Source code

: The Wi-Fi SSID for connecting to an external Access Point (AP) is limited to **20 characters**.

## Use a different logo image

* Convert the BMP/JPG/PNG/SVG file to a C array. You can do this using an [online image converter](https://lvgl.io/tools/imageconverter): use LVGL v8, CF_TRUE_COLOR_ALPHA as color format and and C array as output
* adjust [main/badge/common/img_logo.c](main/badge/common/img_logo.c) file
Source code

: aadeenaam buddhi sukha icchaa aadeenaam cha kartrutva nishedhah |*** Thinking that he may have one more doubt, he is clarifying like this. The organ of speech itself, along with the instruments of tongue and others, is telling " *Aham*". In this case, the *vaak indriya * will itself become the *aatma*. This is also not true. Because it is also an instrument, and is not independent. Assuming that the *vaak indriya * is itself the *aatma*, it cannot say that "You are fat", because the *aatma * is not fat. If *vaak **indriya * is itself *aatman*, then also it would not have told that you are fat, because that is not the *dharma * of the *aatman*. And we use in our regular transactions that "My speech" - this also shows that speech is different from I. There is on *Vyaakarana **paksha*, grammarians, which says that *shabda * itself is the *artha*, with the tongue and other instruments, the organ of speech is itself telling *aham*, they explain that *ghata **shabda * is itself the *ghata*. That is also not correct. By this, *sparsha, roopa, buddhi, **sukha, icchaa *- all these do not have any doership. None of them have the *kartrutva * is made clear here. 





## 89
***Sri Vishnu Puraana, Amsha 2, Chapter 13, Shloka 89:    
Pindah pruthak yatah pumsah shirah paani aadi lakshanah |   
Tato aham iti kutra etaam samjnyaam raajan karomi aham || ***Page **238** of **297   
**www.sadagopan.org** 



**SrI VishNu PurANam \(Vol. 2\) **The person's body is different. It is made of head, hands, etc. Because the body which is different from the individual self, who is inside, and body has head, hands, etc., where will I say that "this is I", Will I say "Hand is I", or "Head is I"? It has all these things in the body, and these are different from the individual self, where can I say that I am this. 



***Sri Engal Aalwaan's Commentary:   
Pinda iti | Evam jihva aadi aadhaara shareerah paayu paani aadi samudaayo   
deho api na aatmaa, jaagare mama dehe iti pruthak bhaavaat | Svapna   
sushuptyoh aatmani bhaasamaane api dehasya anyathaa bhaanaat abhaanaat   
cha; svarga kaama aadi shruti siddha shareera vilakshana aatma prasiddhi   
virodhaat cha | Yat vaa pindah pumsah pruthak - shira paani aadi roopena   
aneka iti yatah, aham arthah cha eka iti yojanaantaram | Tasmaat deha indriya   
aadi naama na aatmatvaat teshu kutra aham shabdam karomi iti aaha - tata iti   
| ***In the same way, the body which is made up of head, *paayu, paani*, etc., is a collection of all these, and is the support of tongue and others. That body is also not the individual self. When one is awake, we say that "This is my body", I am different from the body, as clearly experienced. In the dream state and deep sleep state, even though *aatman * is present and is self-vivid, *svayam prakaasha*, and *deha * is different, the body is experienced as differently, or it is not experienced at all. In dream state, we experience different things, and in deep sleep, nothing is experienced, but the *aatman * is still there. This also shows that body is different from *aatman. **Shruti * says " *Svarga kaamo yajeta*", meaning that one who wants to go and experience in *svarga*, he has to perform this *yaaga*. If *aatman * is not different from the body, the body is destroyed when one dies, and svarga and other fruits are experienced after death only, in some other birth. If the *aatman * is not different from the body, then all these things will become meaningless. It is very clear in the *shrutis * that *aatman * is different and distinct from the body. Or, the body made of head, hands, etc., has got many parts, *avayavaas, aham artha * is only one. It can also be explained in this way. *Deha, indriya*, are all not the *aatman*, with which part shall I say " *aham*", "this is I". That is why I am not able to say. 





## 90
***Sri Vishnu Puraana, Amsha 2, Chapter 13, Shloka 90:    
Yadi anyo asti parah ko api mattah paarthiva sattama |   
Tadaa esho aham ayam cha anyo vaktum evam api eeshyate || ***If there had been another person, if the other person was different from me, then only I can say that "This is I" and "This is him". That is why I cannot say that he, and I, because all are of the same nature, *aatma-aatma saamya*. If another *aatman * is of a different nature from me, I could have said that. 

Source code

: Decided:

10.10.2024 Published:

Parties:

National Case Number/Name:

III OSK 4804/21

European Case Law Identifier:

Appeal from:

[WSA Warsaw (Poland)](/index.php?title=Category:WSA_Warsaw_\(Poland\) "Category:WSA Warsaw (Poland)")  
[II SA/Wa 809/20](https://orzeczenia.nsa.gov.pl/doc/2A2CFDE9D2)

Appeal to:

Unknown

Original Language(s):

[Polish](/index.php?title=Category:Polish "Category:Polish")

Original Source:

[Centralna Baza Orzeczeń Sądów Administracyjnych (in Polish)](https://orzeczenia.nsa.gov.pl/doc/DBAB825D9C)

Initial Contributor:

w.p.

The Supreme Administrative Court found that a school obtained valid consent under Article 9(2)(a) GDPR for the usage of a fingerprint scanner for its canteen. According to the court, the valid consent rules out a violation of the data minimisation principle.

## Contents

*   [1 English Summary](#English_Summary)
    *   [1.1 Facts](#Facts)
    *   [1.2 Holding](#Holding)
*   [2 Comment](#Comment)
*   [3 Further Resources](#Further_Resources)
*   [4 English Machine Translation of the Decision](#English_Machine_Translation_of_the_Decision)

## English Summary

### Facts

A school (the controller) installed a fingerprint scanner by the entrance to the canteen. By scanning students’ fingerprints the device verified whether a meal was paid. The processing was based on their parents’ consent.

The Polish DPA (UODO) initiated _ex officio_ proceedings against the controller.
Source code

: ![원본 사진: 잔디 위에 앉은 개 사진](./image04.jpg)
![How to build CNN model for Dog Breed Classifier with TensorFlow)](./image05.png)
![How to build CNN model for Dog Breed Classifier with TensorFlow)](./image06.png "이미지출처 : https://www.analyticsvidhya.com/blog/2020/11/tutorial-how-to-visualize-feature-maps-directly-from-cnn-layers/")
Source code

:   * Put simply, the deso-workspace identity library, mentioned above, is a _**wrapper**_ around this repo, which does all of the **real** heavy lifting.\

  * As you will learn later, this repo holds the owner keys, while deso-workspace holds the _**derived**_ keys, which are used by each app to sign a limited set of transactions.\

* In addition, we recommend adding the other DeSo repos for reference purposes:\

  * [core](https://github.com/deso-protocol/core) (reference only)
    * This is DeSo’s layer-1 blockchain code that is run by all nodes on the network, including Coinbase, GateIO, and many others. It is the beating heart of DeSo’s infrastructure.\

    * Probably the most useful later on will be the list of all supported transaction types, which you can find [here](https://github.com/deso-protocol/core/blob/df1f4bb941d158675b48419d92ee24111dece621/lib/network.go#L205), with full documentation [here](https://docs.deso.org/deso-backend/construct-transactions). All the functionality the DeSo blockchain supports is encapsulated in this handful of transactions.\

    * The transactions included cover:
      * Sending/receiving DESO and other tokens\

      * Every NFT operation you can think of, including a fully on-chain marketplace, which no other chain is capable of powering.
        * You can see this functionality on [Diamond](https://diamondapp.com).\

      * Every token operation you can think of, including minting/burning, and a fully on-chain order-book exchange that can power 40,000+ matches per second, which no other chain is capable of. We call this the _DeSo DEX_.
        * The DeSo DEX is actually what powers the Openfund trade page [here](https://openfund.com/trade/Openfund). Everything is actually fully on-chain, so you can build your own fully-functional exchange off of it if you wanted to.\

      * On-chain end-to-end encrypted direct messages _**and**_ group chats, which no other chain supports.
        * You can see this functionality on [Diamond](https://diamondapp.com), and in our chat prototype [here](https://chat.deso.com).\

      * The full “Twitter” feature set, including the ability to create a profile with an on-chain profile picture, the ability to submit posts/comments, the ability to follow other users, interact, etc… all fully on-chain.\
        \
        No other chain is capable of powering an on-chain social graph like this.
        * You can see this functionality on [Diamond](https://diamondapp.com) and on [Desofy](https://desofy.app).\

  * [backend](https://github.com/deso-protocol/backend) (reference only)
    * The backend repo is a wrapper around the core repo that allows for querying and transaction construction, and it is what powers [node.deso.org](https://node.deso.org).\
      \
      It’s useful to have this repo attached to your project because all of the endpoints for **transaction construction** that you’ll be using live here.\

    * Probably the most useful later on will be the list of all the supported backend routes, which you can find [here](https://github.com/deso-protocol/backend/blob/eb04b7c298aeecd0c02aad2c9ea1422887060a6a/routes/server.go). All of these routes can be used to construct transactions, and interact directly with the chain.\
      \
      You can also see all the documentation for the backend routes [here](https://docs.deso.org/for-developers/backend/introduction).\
=======
▶ **AIM OF THE TASK**: Would you print exactly and only the lines of the material above that run from the line with "other chain supports." through the line with "and on [Desofy](https://desofy.app).\", both included?

▶ **ANSWER FOR THE TASK**:
      * On-chain end-to-end encrypted direct messages _**and**_ group chats, which no other chain supports.
        * You can see this functionality on [Diamond](https://diamondapp.com), and in our chat prototype [here](https://chat.deso.com).\

      * The full “Twitter” feature set, including the ability to create a profile with an on-chain profile picture, the ability to submit posts/comments, the ability to follow other users, interact, etc… all fully on-chain.\
        \
        No other chain is capable of powering an on-chain social graph like this.
        * You can see this functionality on [Diamond](https://diamondapp.com) and on [Desofy](https://desofy.app).\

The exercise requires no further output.